[Start of Attachment]

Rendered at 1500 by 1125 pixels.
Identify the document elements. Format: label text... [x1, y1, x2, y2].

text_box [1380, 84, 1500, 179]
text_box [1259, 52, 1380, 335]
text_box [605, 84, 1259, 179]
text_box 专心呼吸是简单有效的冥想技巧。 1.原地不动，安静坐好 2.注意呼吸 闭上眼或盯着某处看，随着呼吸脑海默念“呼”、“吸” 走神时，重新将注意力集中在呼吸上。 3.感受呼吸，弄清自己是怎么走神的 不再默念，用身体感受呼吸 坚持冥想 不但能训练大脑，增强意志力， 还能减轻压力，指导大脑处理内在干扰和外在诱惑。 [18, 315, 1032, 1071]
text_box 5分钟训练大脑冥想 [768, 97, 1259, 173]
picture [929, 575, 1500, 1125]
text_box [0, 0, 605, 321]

[End of Attachment]
[Start of Attachment]

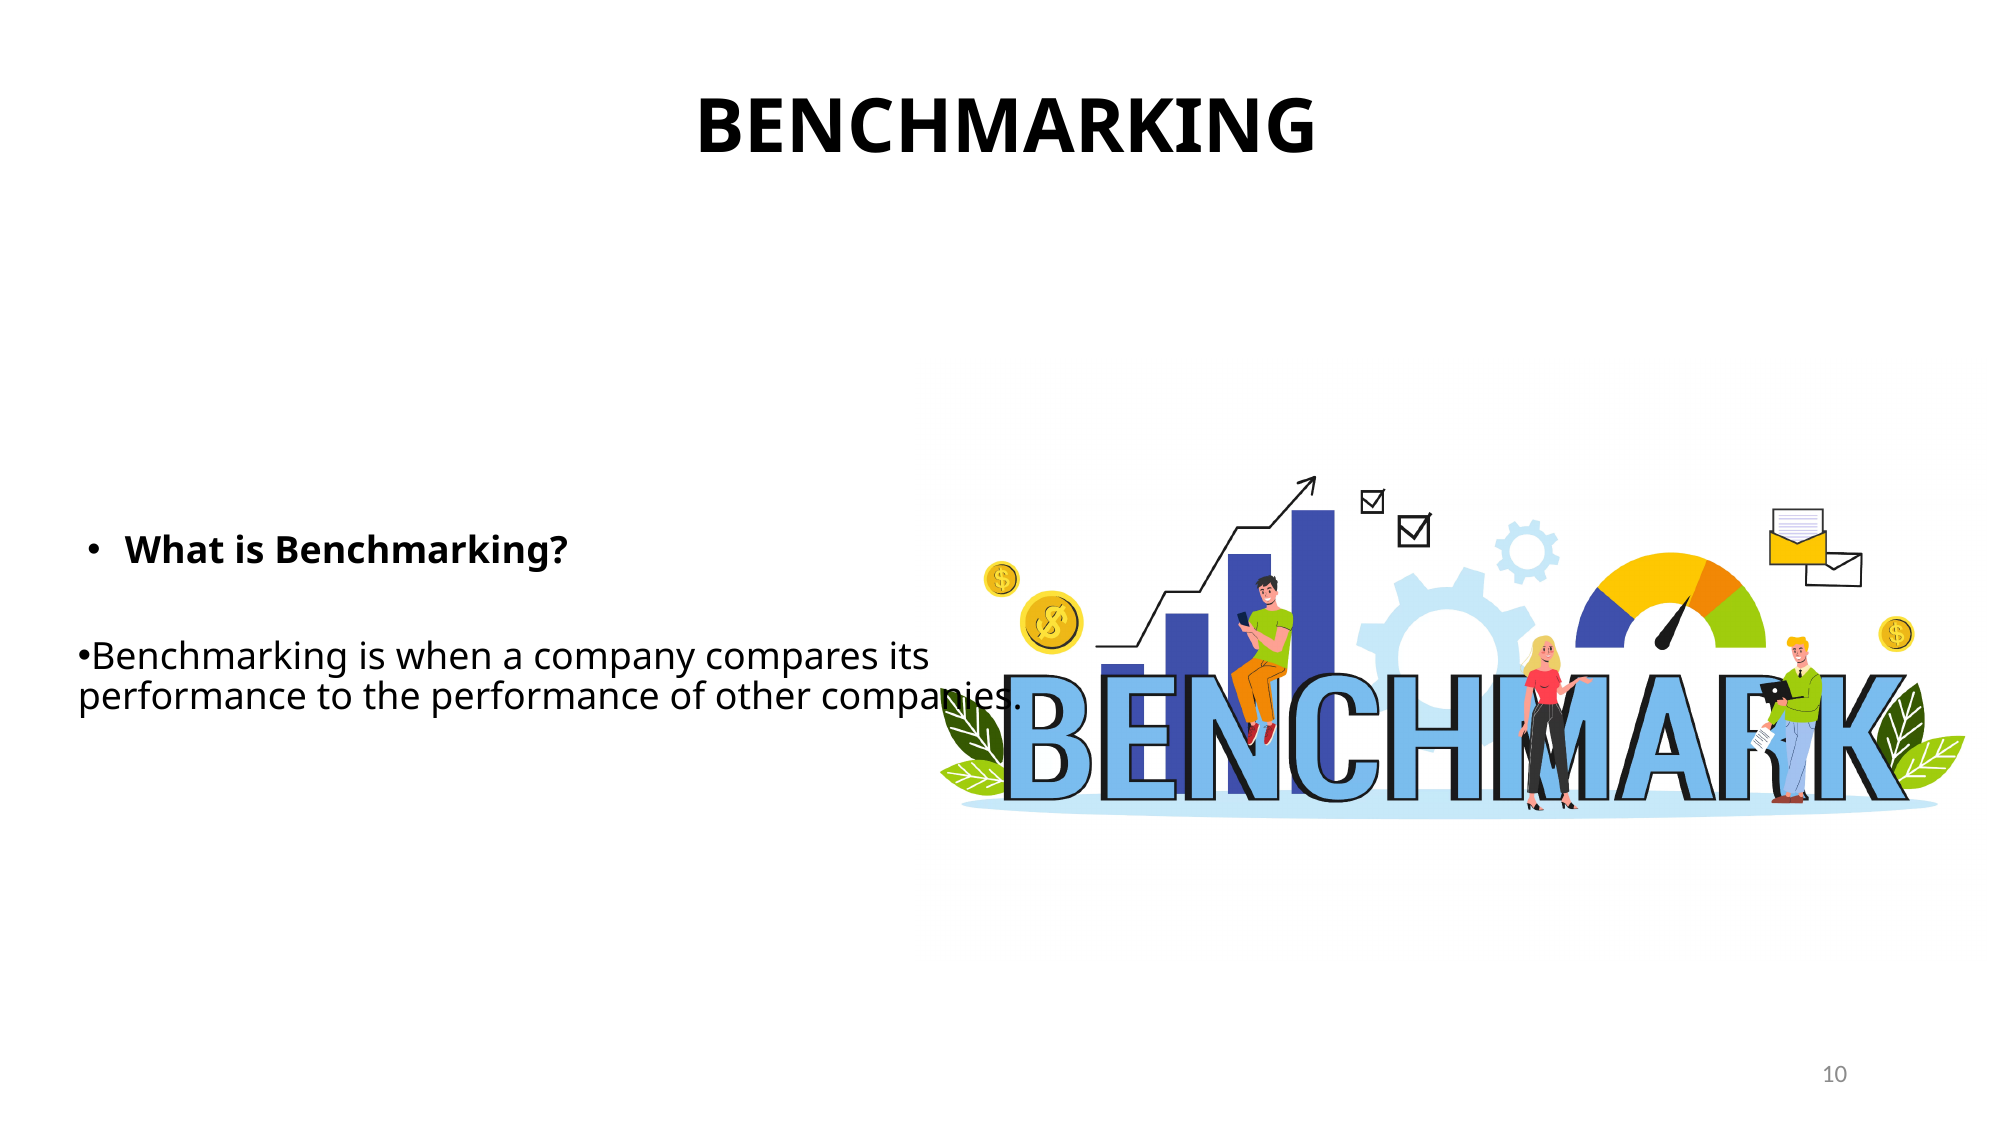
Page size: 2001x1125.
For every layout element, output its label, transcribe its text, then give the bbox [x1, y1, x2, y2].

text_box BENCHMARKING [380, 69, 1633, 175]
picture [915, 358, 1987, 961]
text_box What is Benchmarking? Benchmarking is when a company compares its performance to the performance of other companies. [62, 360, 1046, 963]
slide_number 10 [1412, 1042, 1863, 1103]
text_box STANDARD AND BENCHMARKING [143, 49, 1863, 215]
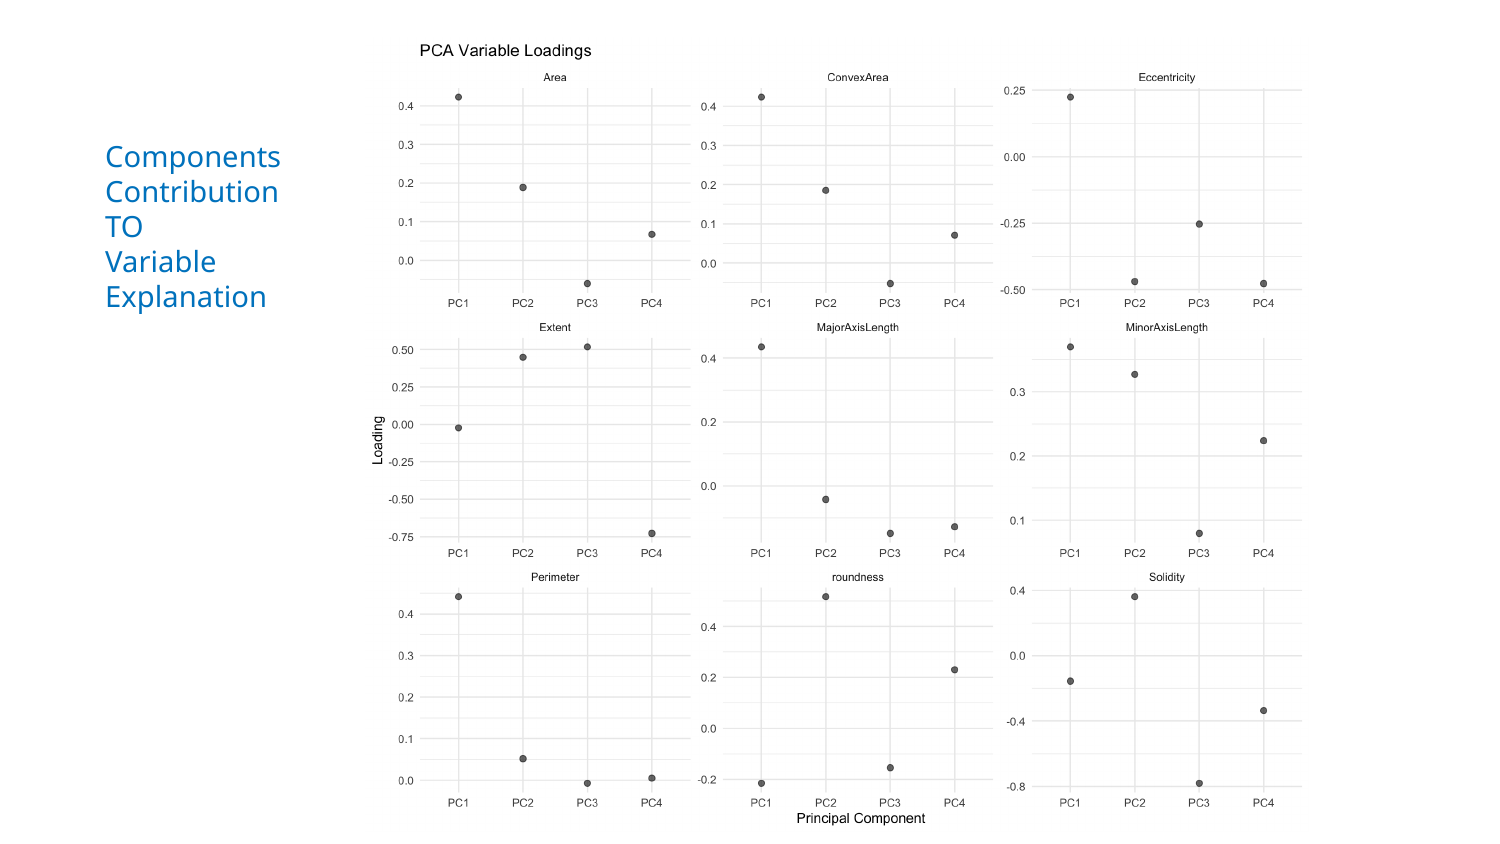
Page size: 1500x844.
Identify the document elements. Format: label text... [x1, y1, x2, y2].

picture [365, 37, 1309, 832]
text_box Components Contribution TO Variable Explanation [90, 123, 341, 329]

[End of Attachment]
[Start of Attachment]

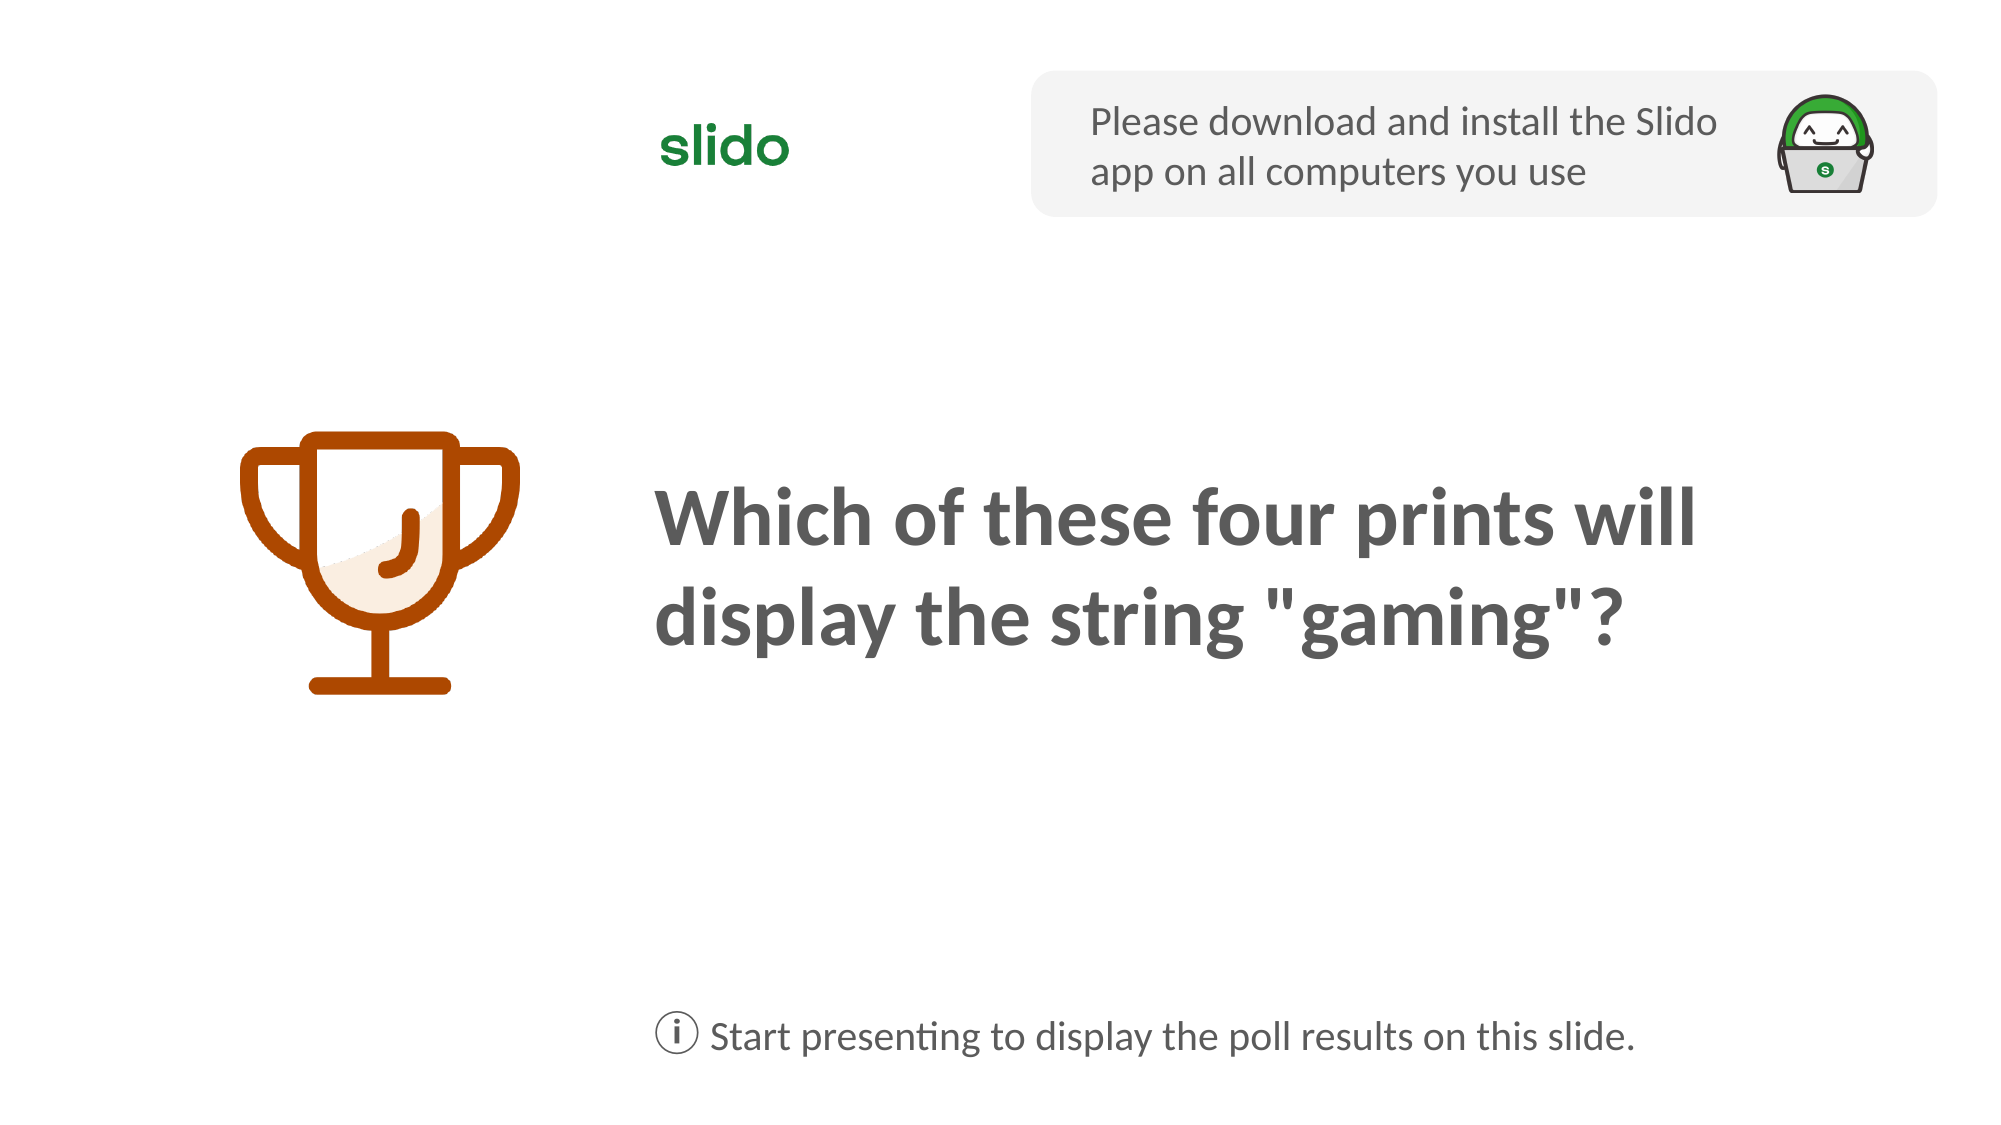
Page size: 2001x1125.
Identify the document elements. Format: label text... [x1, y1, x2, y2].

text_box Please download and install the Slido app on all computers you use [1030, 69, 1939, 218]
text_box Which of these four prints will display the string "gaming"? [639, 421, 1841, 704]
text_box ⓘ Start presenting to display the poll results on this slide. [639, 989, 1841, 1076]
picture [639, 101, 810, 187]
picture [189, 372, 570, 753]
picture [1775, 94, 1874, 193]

[End of Attachment]

### What you should do
Will you return exactly the lines above from the one with "Rendered at 1500 by 1125 pixels." down to the one with "text_box [0, 0, 605, 321]", counting both as part of the range?

### Expected output
Rendered at 1500 by 1125 pixels.
Identify the document elements. Format: label text... [x1, y1, x2, y2].

text_box [1380, 84, 1500, 179]
text_box [1259, 52, 1380, 335]
text_box [605, 84, 1259, 179]
text_box 专心呼吸是简单有效的冥想技巧。 1.原地不动，安静坐好 2.注意呼吸 闭上眼或盯着某处看，随着呼吸脑海默念“呼”、“吸” 走神时，重新将注意力集中在呼吸上。 3.感受呼吸，弄清自己是怎么走神的 不再默念，用身体感受呼吸 坚持冥想 不但能训练大脑，增强意志力， 还能减轻压力，指导大脑处理内在干扰和外在诱惑。 [18, 315, 1032, 1071]
text_box 5分钟训练大脑冥想 [768, 97, 1259, 173]
picture [929, 575, 1500, 1125]
text_box [0, 0, 605, 321]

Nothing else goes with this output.